I stand to be corrected here, but my understanding is they don't care what type of income it is: salary / rental / interest.

Is this the IRP6 for hime personally or the cc?

The IRP6 asks for his estimated taxable income for the year.
If this is his personal income, you will submit an amount of tax to be paid as nil, as R33k is below the tax threshold.
If the income is for the cc, the tax to be paid for the year is 28% of the R33k.

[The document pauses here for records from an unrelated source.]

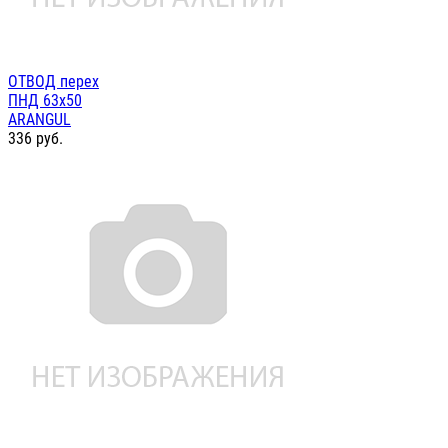
ОТВОД перех
ПНД 63х50
ARANGUL
336
руб.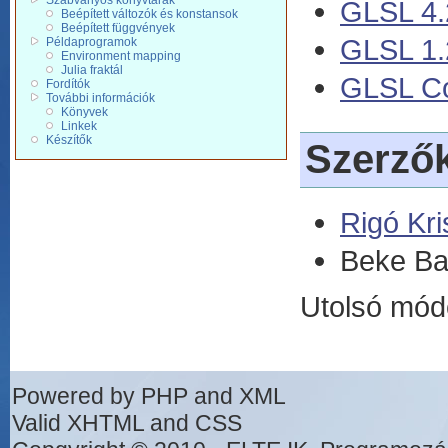
Szabványos könyvtárak
GLSL 4.2
Beépített változók és konstansok
Beépített függvények
GLSL 1.2
Példaprogramok
Environment mapping
Julia fraktál
GLSL Cor
Fordítók
További információk
Könyvek
Linkek
Készítők
Szerző
Rigó Kri
Beke Ba
Utolsó mód
Powered by PHP and XML
Valid XHTML and CSS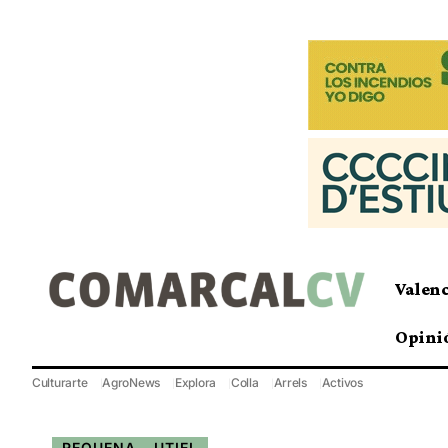
Valen
Opini
Culturarte
AgroNews
Explora
Colla
Arrels
Activos
REQUENA - UTIEL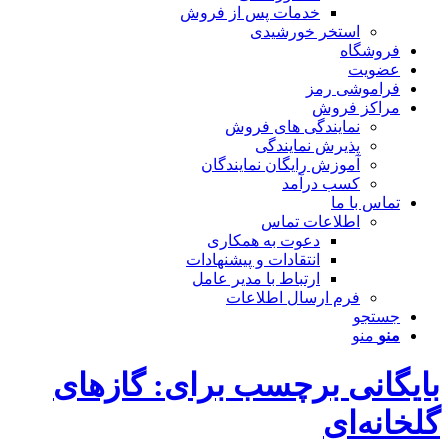
خدمات پس از فروش
استخر خورشیدی
فروشگاه
عضویت
فراموشی رمز
مراکز فروش
نمایندگی های فروش
پذیرش نمایندگی
آموزش رایگان نمایندگان
کسب درآمد
تماس با ما
اطلاعات تماس
دعوت به همکاری
انتقادات و پیشنهادات
ارتباط با مدیر عامل
فرم ارسال اطلاعات
جستجو
منو
منو
بایگانی برچسب برای: گازهای
گلخانه‌ای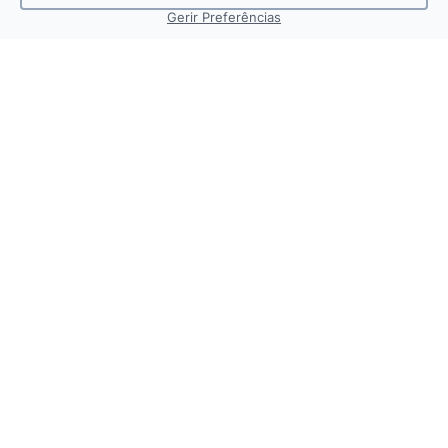
Gerir Preferências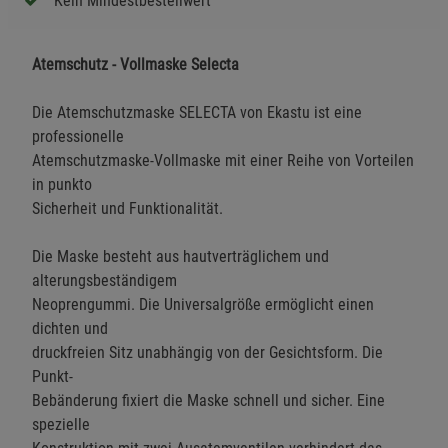
Kein Mindestbestellwert
Atemschutz - Vollmaske Selecta
Die Atemschutzmaske SELECTA von Ekastu ist eine
professionelle
Atemschutzmaske-Vollmaske mit einer Reihe von Vorteilen
in punkto
Sicherheit und Funktionalität.
Die Maske besteht aus hautverträglichem und
alterungsbeständigem
Neoprengummi. Die Universalgröße ermöglicht einen
dichten und
druckfreien Sitz unabhängig von der Gesichtsform. Die
Punkt-
Bebänderung fixiert die Maske schnell und sicher. Eine
spezielle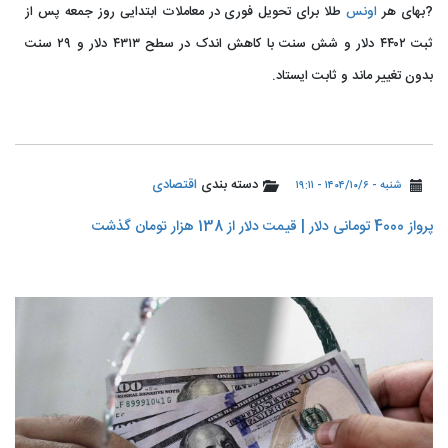
?بهای هر
اونس
طلا برای تحویل فوری در معاملات ابتدایی روز جمعه پس از
ثبت ۴۴۰۲ دلار و شش سنت با کاهش اندک در سطح ۴۳۱۳ دلار و ۲۹ سنت
بدون تغییر ماند و ثابت ایستاد.
دسته بندی
اقتصادی
شنبه - ۱۴۰۴/۱۰/۶ - ۱۹:۱۱
پرواز 4000 تومانی دلار | قیمت دلار از 138 هزار تومان گذشت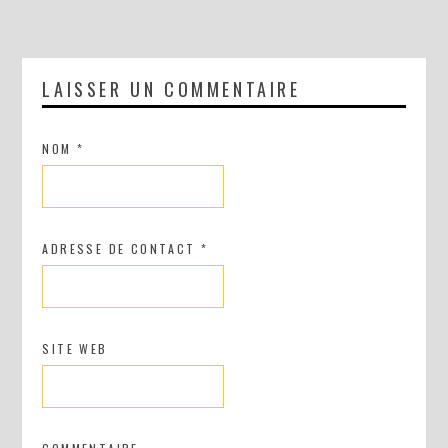
LAISSER UN COMMENTAIRE
NOM
*
ADRESSE DE CONTACT
*
SITE WEB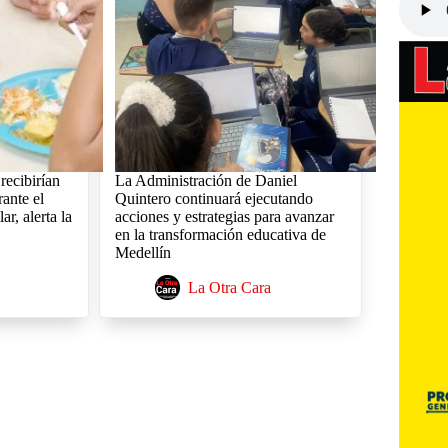
recibirían
La Administración de Daniel
ante el
Quintero continuará ejecutando
ar, alerta la
acciones y estrategias para avanzar
en la transformación educativa de
Medellín
La Otra Cara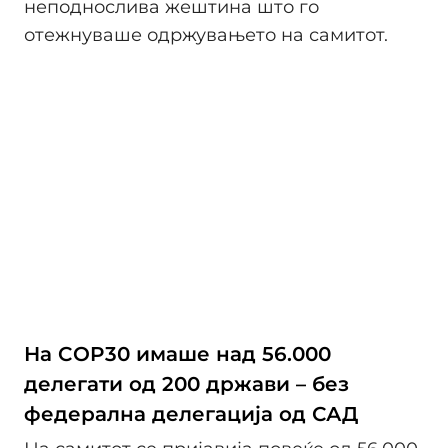
неподнослива жештина што го
отежнуваше одржувањето на самитот.
На COP30 имаше над 56.000
делегати од 200 држави – без
федерална делегација од САД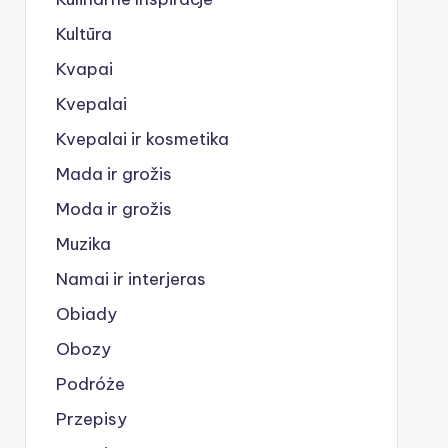
Kultūra
Kvapai
Kvepalai
Kvepalai ir kosmetika
Mada ir grožis
Moda ir grožis
Muzika
Namai ir interjeras
Obiady
Obozy
Podróże
Przepisy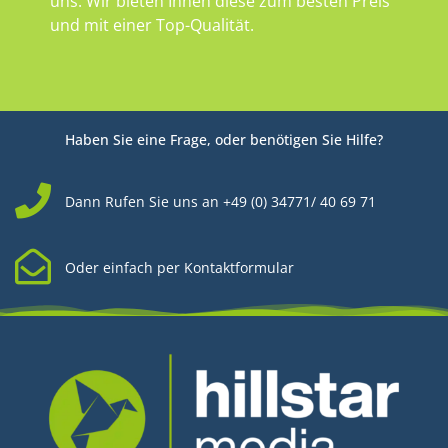
uns. Wir bieten Ihnen diese zum besten Preis
und mit einer Top-Qualität.
Haben Sie eine Frage, oder benötigen Sie Hilfe?
Dann Rufen Sie uns an +49 (0) 34771/ 40 69 71
Oder einfach per Kontaktformular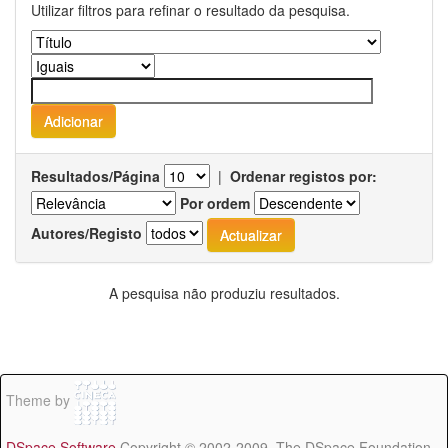
Utilizar filtros para refinar o resultado da pesquisa.
Resultados/Página
|
Ordenar registos por:
Por ordem
Autores/Registo
A pesquisa não produziu resultados.
Theme by
DSpace Software
Copyright © 2002-2009 The DSpace Foundation -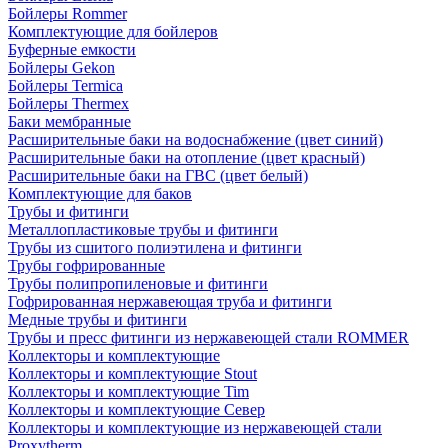
Бойлеры Rommer
Комплектующие для бойлеров
Буферные емкости
Бойлеры Gekon
Бойлеры Termica
Бойлеры Thermex
Баки мембранные
Расширительные баки на водоснабжение (цвет синий)
Расширительные баки на отопление (цвет красный)
Расширительные баки на ГВС (цвет белый)
Комплектующие для баков
Трубы и фитинги
Металлопластиковые трубы и фитинги
Трубы из сшитого полиэтилена и фитинги
Трубы гофрированные
Трубы полипропиленовые и фитинги
Гофрированная нержавеющая труба и фитинги
Медные трубы и фитинги
Трубы и пресс фитинги из нержавеющей стали ROMMER
Коллекторы и комплектующие
Коллекторы и комплектующие Stout
Коллекторы и комплектующие Tim
Коллекторы и комплектующие Север
Коллекторы и комплектующие из нержавеющей стали
Proxytherm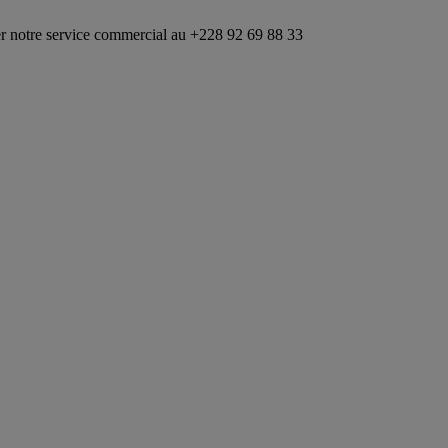
rvice commercial au +228 92 69 88 33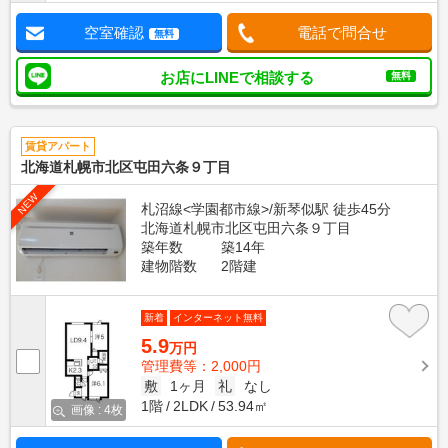
空室確認
電話で問合せ
無料
お店にLINEで相談する
無料
賃貸アパート
北海道札幌市北区屯田六条９丁目
NEW
札沼線<学園都市線>/新琴似駅 徒歩45分
北海道札幌市北区屯田六条９丁目
築年数
築14年
建物階数
2階建
新着
インターネット無料
5.9
万円
管理費等：2,000円
敷
1ヶ月
礼
なし
1階
2LDK
53.94㎡
画像 : 4枚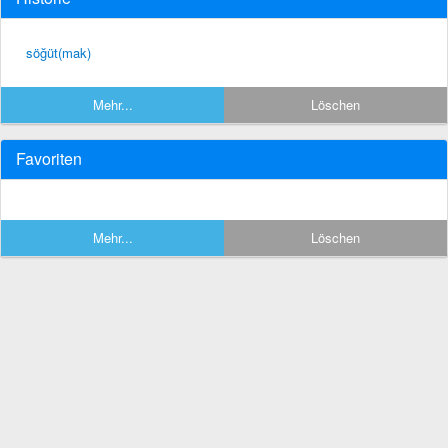
söğüt(mak)
Mehr...
Löschen
Favoriten
Mehr...
Löschen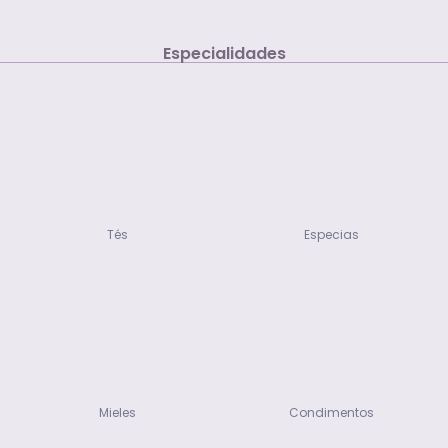
Especialidades
Tés
Especias
Mieles
Condimentos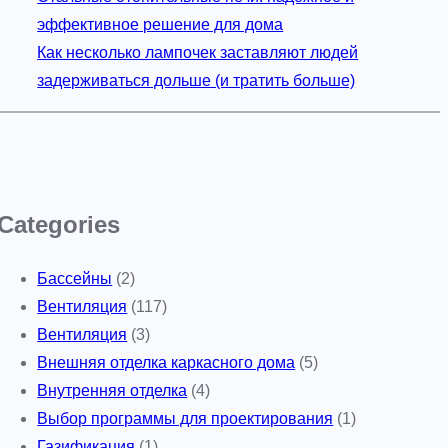
эффективное решение для дома
Как несколько лампочек заставляют людей
задерживаться дольше (и тратить больше)
Categories
Бассейны
(2)
Вентиляция
(117)
Вентиляция
(3)
Внешняя отделка каркасного дома
(5)
Внутренняя отделка
(4)
Выбор программы для проектирования
(1)
Газификация
(1)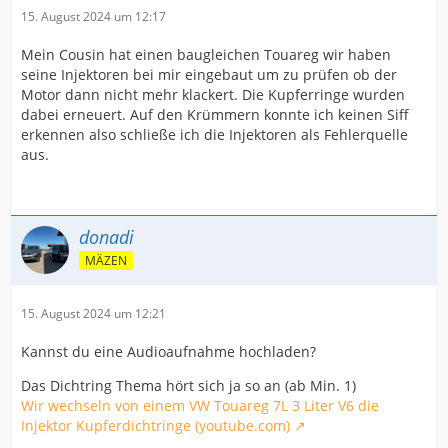
15. August 2024 um 12:17
Mein Cousin hat einen baugleichen Touareg wir haben
seine Injektoren bei mir eingebaut um zu prüfen ob der
Motor dann nicht mehr klackert. Die Kupferringe wurden
dabei erneuert. Auf den Krümmern konnte ich keinen Siff
erkennen also schließe ich die Injektoren als Fehlerquelle
aus.
donadi
MÄZEN
15. August 2024 um 12:21
Kannst du eine Audioaufnahme hochladen?
Das Dichtring Thema hört sich ja so an (ab Min. 1)
Wir wechseln von einem VW Touareg 7L 3 Liter V6 die
Injektor Kupferdichtringe (youtube.com)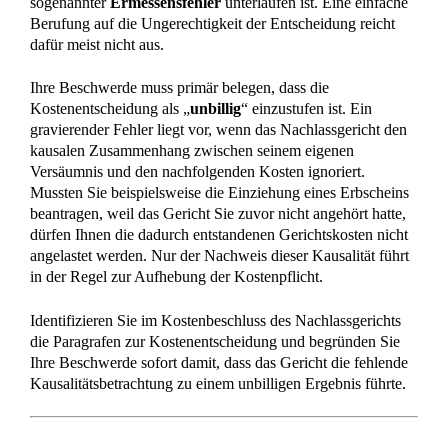
Was ist ein Behindertentestament?
Die wesentlichen Besonderheiten eines
Behindertentestaments Das Erbrecht kennt viele verschiedene
Erbenkonstellationen, für die es die verschiedensten Kriterien
zu beachten gilt. Es gibt jedoch auch eine ganz spezielle
Erbenkonstellation, bei welcher es auch dementsprechend
eine gänzlich andere Testamentsform geben muss. Die Rede
ist an dieser Stelle von dem sogenannten
Behindertentestament, welches natürlich auch seine gänzlich
eigenen […]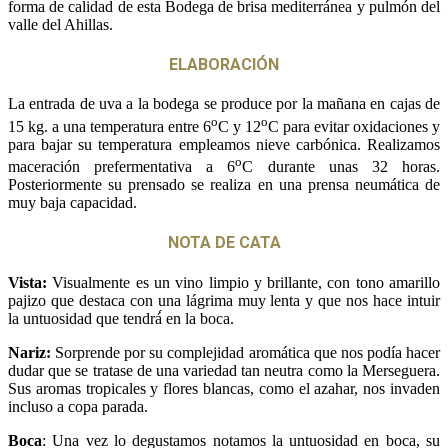
forma de calidad de esta Bodega de brisa mediterránea y pulmón del
valle del Ahillas.
ELABORACIÓN
La entrada de uva a la bodega se produce por la mañana en cajas de
o
o
15 kg. a una temperatura entre 6
C y 12
C para evitar oxidaciones y
para bajar su temperatura empleamos nieve carbónica. Realizamos
o
maceración prefermentativa a 6
C durante unas 32 horas.
Posteriormente su prensado se realiza en una prensa neumática de
muy baja capacidad.
NOTA DE CATA
Vista:
Visualmente es un vino limpio y brillante, con tono amarillo
pajizo que destaca con una lágrima muy lenta y que nos hace intuir
la untuosidad que tendrá́ en la boca.
Nariz:
Sorprende por su complejidad aromática que nos podía hacer
dudar que se tratase de una variedad tan neutra como la Merseguera.
Sus aromas tropicales y flores blancas, como el azahar, nos invaden
incluso a copa parada.
Boca
: Una vez lo degustamos notamos la untuosidad en boca, su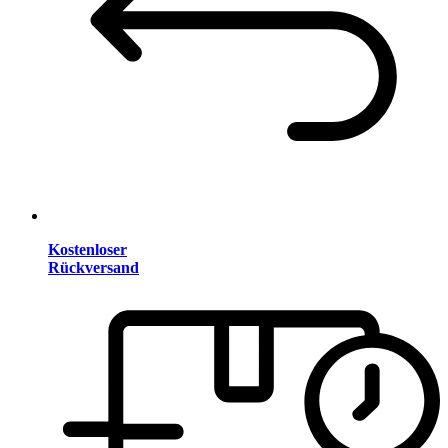
Kostenloser
Rückversand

You only explain in the tax return what the different types of income were from. The IRP6 is simply you estimating what your total tax bill will be, without any breakdown.

----------


## mummy60

Hi Busfact,
Thanks so much for the reply.
There is no CC. He was just trying to run an unsuccessful business on his own previously and now no income except for rental for which this will be the first year.So he was just unsure how rental works. 
So the headache come in when filling in the yearly ITA34 I think it is.
Thanks so much for the help.

----------


## mummy60

Hi Just an afterthought. Will his wife need to register as a provisional tax payer. She has no income and therefore hasn't filled in returns.They married last year C.O.P.,but he has the rental income even though you say should be declared as Nil as he is below the tax threshold.
thanks again for your help.

----------


## Dave A

I suspect C.O.P applies to their assets, not their taxable income. Happily joint taxation was axed many years ago.

----------


## mummy60

Hi, now I'm completely confused.
I understood if married in community of property that any interest or rental profit is divided between both spouses.
Am I wrong on this? If not wrong does wife who has no income at all have to fill in a provisional tax form?
Thanks for any help

----------


## Dave A

Is the property registered in the name of one or both spouses?

----------


## mummy60

Hi, Thanks for your reply.
Only his name, he bought it before they were married, but I still thought once married in community of property then interest and rental is split 50-50??

----------